The setup’s hilarious: Two park rangers hiding behind a tree pointing a camera at a bear in the distance so they can use facial recognition software to determine if they’ve actually found the infamous picnic-basket-snatching ursus known as Yogi. But this is no joke.
Research groups across the world are turning to image recognition AI, the same kind used for human facial recognition and identification, to solve problems in the animal kingdom.
Ranchers use facial recognition software to try and track down problems with their livestock – think of it like contact-tracing for cows. And biologists use it to identify primates for a myriad of studies. Most recently, CNN published a story about a group of scientists who’d developed a method for identifying hundreds of individual bears.
So what’s the end goal? Conservation and monitoring, usually. We’re destroying the animal kingdom’s habitat and that’s changed the natural order significantly. The first step toward undoing (or at least stemming) the damage is to gather and parse as much data on the direct effects of climate change and human encroachment as possible. Understanding how individual animals cope would be a step in the right direction.
Unfortunately, the average human can’t tell one member of an animal species apart from another unless they have significant derivation in their physical traits. This makes it hard for researchers to track both the effects of normal human interference and the efficacy of our hopeful interventions.
More importantly, however, it makes it hard for us to hold the animal kingdom responsible for its criminal behavior.
In essence, animal facial recognition systems work much the same as human ones. But researchers don’t have decades of law enforcement photos or trillions of social media accounts to use when they build a facial identification database to train AI to recognize individual animals.
It’s easy to recognize the potential for a non-invasive, hands-off tagging approach for wildlife to be a net positive for the animal world. But what if we turned the idea on its ear and used facial recognition systems designed for animals in the exact same way law enforcement agencies weaponize them against humans.
The idea of a “justice system for the animal world” would have been laughable in any other era. But today’s technology, especially AI, makes it worth at least a thought experiment.
Let’s start by recognizing that the current justice system for animals is as follows: any perceived crime committed by an animal is punishable in any way humans see fit, up to and including death. Furthermore, we wipe out entire generations of animal families for the slightest perceived slight.
See a rat in your basement? It must be time to call an exterminator to track down and destroy every rodent in proximity to your property. Rabbit in the garden? Get the shotgun. This is a reductionist view, but… weren’t we just about to slaughter hundreds of thousands of minks in Northern Europe because some of them might have the coronavirus?
The point is, the idea of animal prosecution sounds like funny overkill (haha, Neural wants to charge animals with crimes!) until you realize it would effectively serve as an animal cruelty prevention measure that counts the lives of armadillos and snakes as equal to those of Labrador retrievers and tabby cats.
How would it work? We install cheap, inexpensive cameras connected to cloud recognition services in places with a history of animal encroachment (or reclamation, as the case usually is) and we digitally label any critters we identify. Later, when we catch them, we deal with them – what that means is likely best served on a case-by-case-basis.
When it comes to direct threats to human health such as mosquitoes or venomous vermin the idea would be less “prosecutorial” and more like an extermination operation, but if you apply it to Great White sharks it becomes an interesting conservation angle.
Historically it becomes open season on sharks any time there’s a coastal attack involving humans and so-called “maneaters.” This means hundreds of sharks, an animal that generally doesn’t attack humans, could be culled to effectively deal with a single offending fish.

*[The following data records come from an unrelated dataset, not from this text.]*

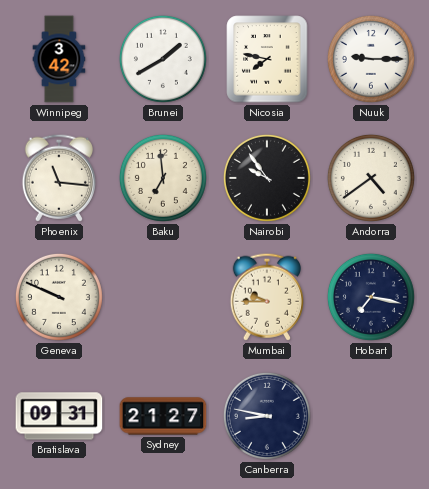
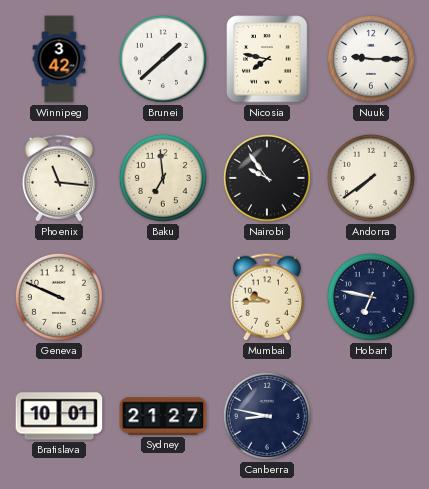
Brunei: 1:40 -> 1:38
Andorra: 4:39 -> 7:39
Hobart: 7:17 -> 6:47
Bratislava: 09:31 -> 10:01
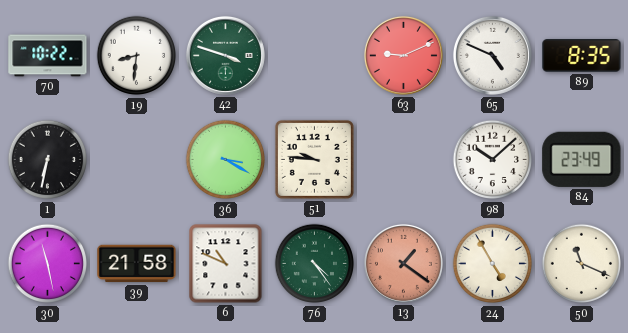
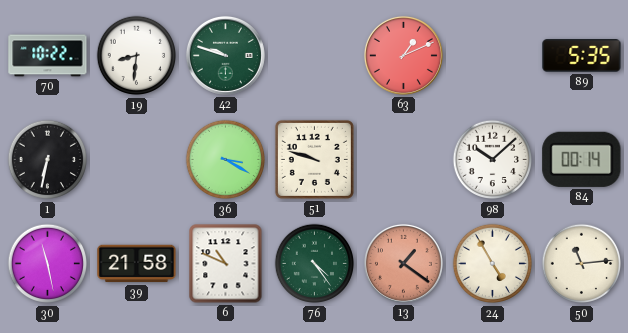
42: 3:48 -> 9:48
63: 9:11 -> 1:11
65: 4:49 -> none
89: 8:35 -> 5:35
51: 9:46 -> 9:48
84: 23:49 -> 00:14
50: 11:19 -> 11:14
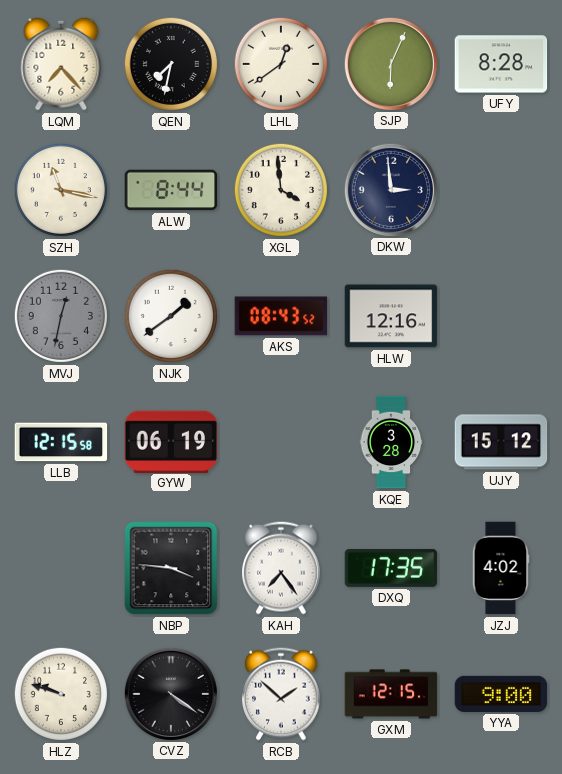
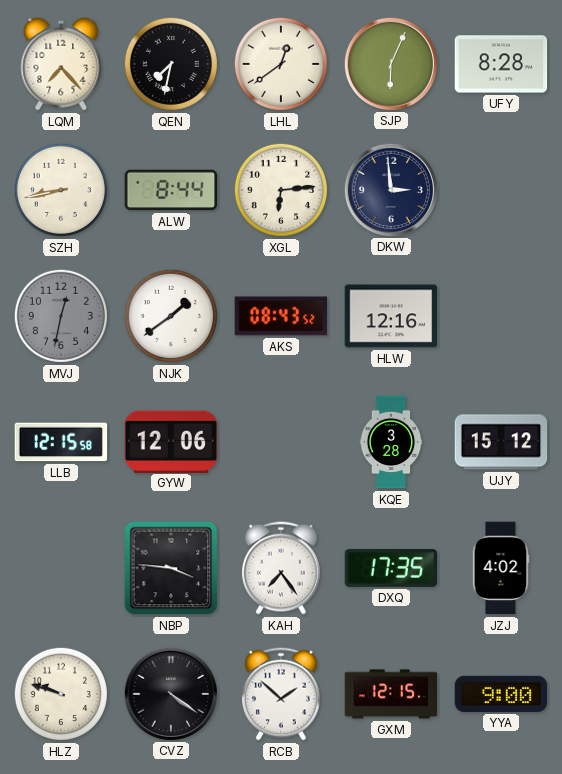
SZH: 11:17 -> 8:43
XGL: 3:59 -> 6:14
GYW: 06:19 -> 12:06
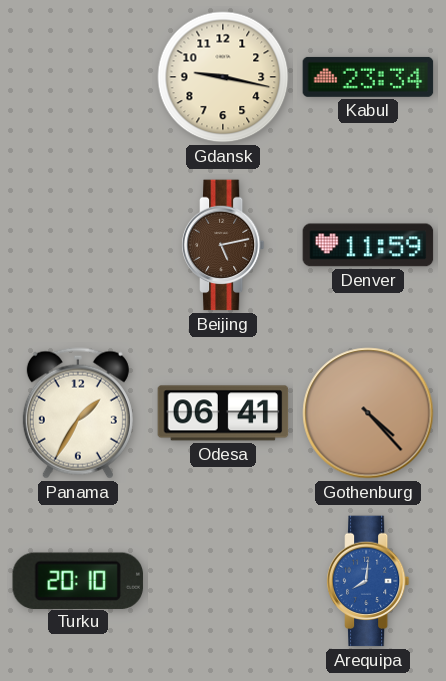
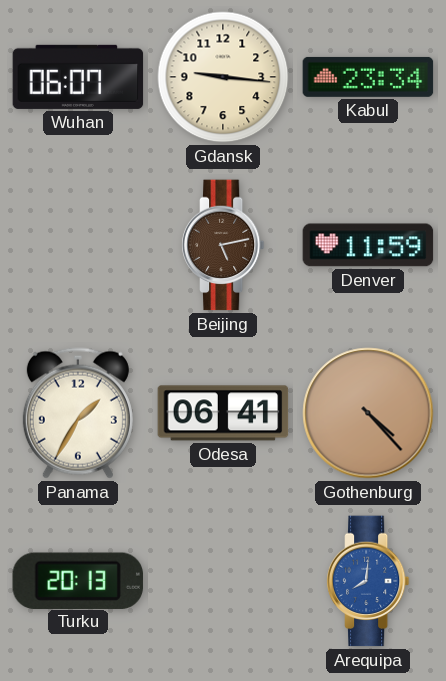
Wuhan: none -> 06:07
Gdansk: 9:17 -> 9:16
Turku: 20:10 -> 20:13
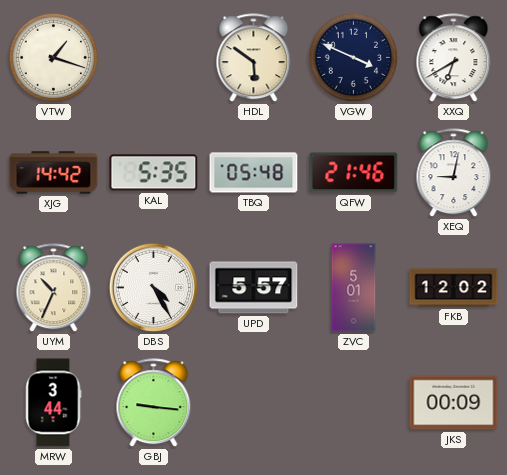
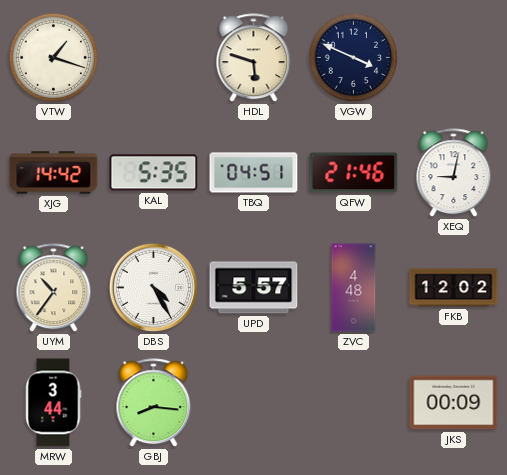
HDL: 5:51 -> 5:48
XXQ: 6:40 -> none
TBQ: 05:48 -> 04:51
UYM: 10:34 -> 10:36
ZVC: 5:01 -> 4:48
GBJ: 9:16 -> 8:16
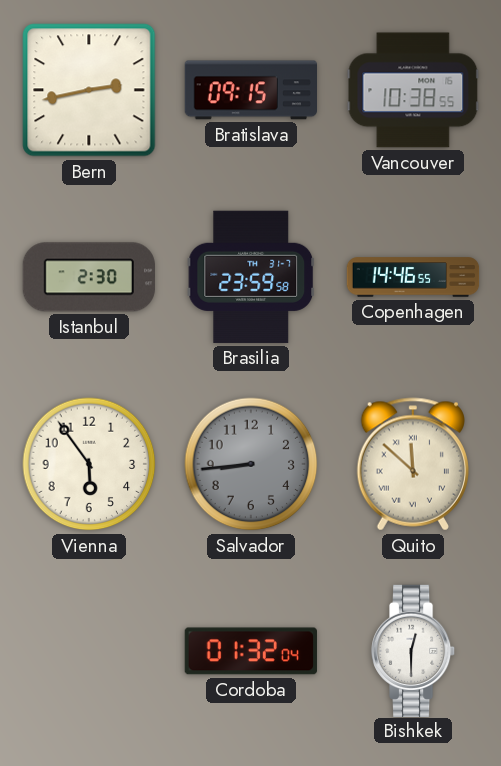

This is easier and cheaper than hunting down the one shark that did the damage. But wouldn’t we prefer to just isolate the offending predator instead? If we could wave a magic wand and make it a viable option wouldn’t we want to? AI to identify individual animals, at a large enough scale, could be the magic wand we’re looking for. And not just for punishment, this tech could be used to modify behavior at scale also.
A large contingency of animal biologists are advocates of an evolutionary approach to animal behavior that incorporates “hardcoded” traits such as migration and those learned environmentally such as opening latches or untying knots.
At scale, the ability to influence the behavior of entire animals societies by removing the most curious, dangerous, or unpredictable members of their groups – those that commit ‘crimes’ against humans – could turn out to be a game-changer when it comes to conservation.